I spent many nights like that, curled in on myself and clenching my body tight to stop myself from making any noise, especially when the pains hit me well into the night.  I couldn’t disturb mother.

They were only growing pains.

It’s no surprise, then, that at 32 I don’t express pain.  I was speaking to a woman the other day about my trigeminal neuralgia, and how disappointed I was that the MRI came back clean, because it means that my hoped for treatment, microvascular decompression, wouldn’t do anything.  She asked me if I really wanted surgery, and I assured her I did.  She asked me why and I said because I am in pain daily.  When she still looked sceptical (because I was carrying on a conversation normally and not looking like I was in pain) I told her I wanted to stab my face it hurt so much, because that would provide some sense of relief from the constant burns and aches I feel.  She looked shocked.

I won’t, of course, because it won’t do anything other than cause more problems, and it is an illogical act to do (hooray for being autistic), but some days I lie there and fantasise.

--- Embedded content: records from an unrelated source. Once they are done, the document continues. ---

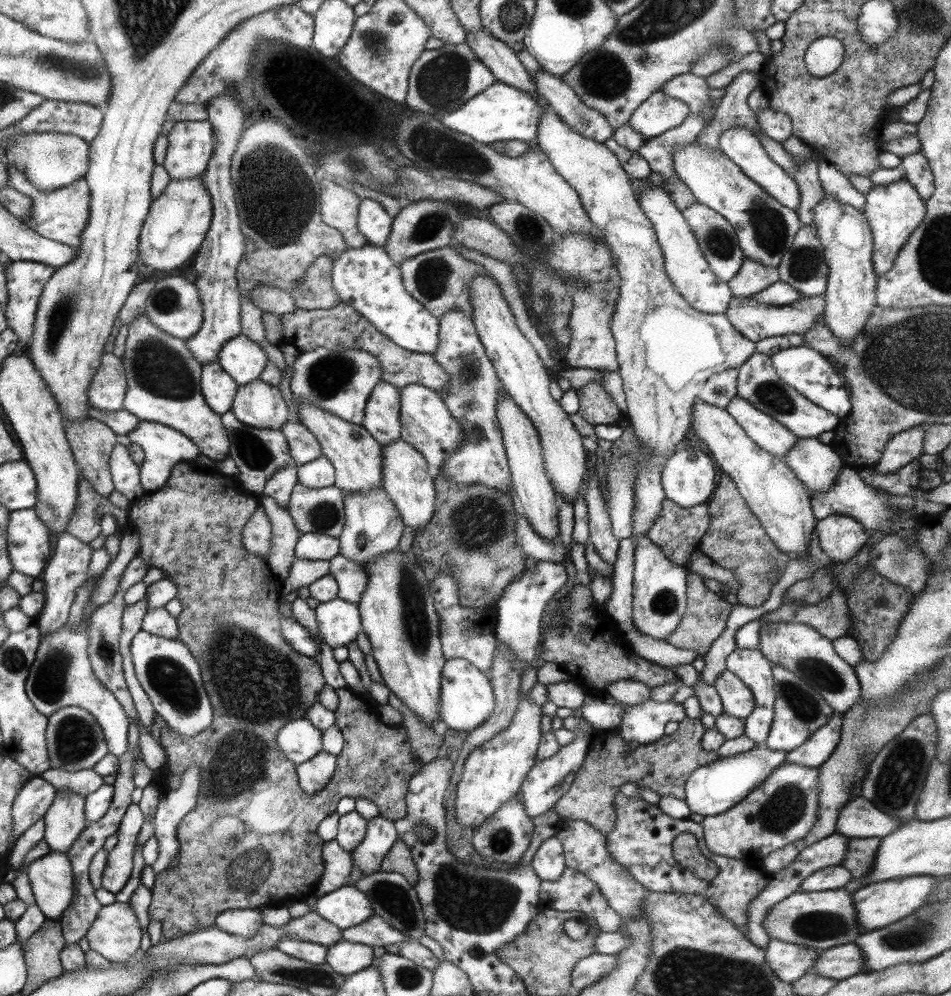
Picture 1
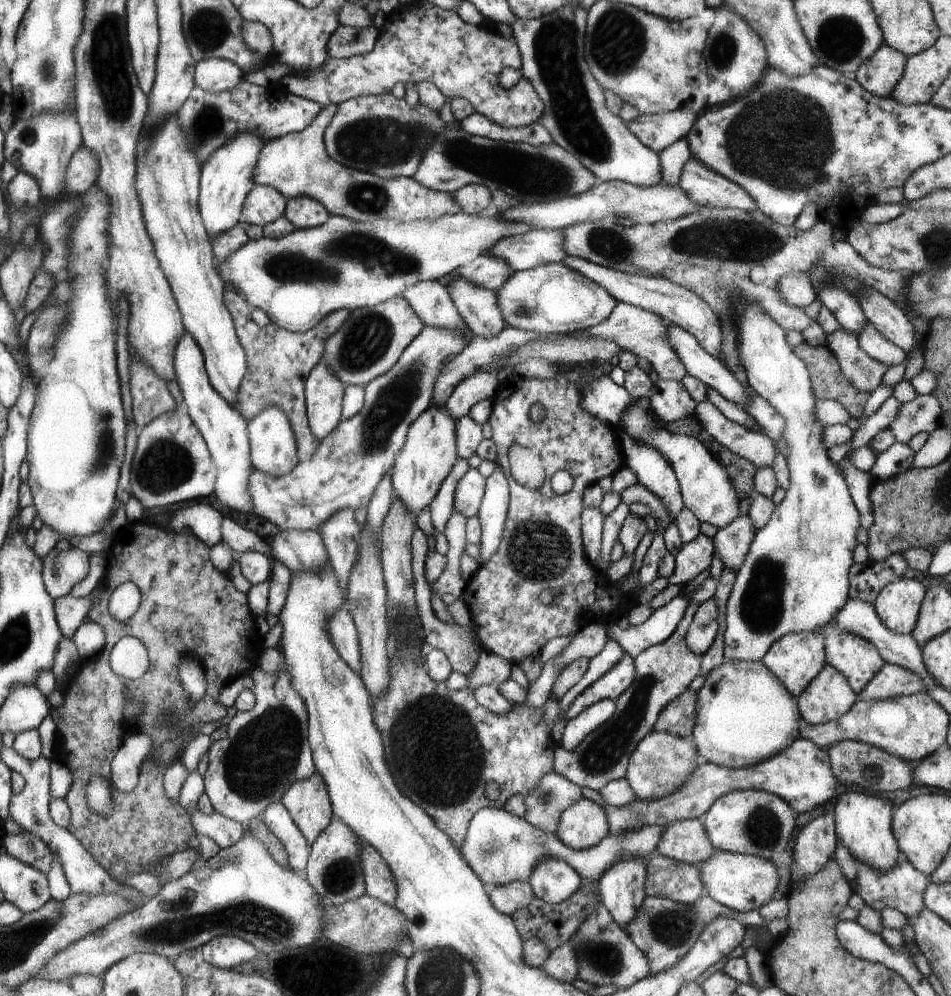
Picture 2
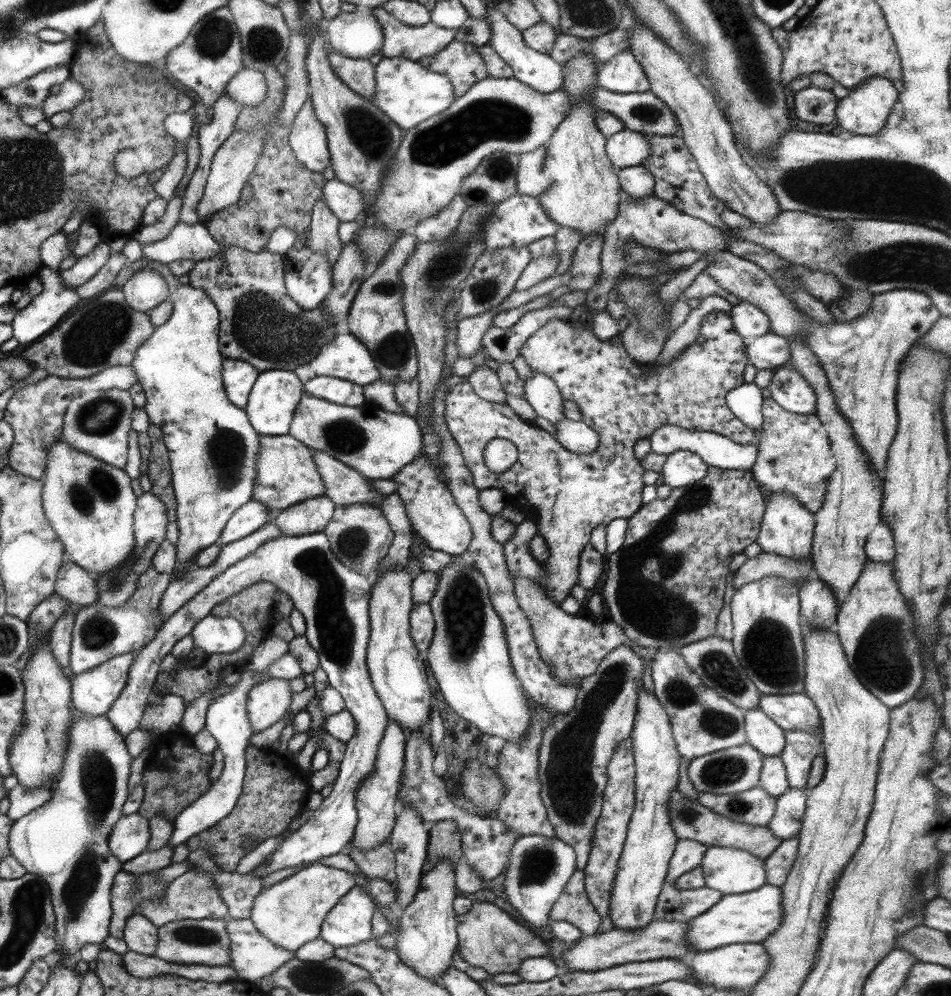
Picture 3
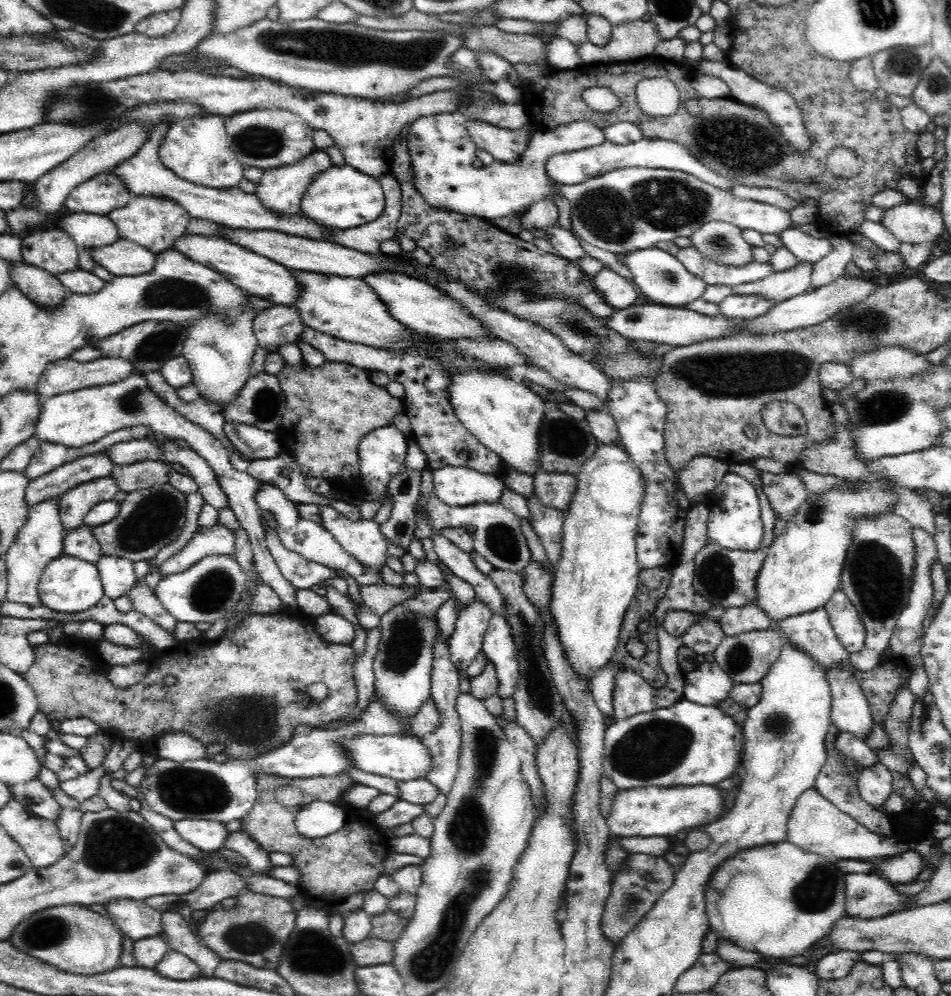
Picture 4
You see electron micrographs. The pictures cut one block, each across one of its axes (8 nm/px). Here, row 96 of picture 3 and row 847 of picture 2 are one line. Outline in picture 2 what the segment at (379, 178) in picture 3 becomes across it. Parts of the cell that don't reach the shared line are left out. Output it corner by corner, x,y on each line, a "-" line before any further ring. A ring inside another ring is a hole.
333,818
331,824
317,836
317,840
311,844
309,862
303,870
303,876
307,876
309,884
317,892
321,900
327,904
345,904
349,900
357,900
365,894
365,872
361,864
361,838
343,822

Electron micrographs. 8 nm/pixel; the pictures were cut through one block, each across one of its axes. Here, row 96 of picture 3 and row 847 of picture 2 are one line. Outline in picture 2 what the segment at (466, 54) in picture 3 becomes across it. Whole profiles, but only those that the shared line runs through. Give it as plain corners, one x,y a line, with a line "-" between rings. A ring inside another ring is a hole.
395,498
381,522
381,564
383,564
383,578
387,590
387,618
391,626
391,682
387,692
371,700
375,724
383,736
385,746
385,760
387,766
399,786
399,790
417,806
421,806
429,818
445,832
453,846
459,850
463,838
467,834
469,820
481,808
503,808
503,804
515,796
527,796
535,784
539,784
541,776
553,772
553,754
557,750
557,738
551,736
547,724
543,724
543,708
529,708
523,704
513,704
511,710
503,716
497,716
483,708
469,688
451,692
445,682
435,682
429,678
425,668
425,660
419,654
419,644
423,642
421,620
415,608
415,576
411,568
411,536
415,532
415,516
403,506
399,498
-
485,782
495,782
499,786
499,796
495,802
483,796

I have fibromyalgia and trigeminal neuralgia and you couldn’t tell just by looking at me.  I still throw hay bales around, talk till the cows come home, and do all the things normal people do when other people are around.  Because I learned very early on that showing pain gets me snapped at.  I still don’t show my pain much with my amazing human.  I say it matter of factly, but I don’t show it.  I don’t think I know how.

I have many more issues stemming from an unavailable and depressed mother, and I’m only just beginning to learn about them.  I’m definitely going to need therapy to help me untangle this mess!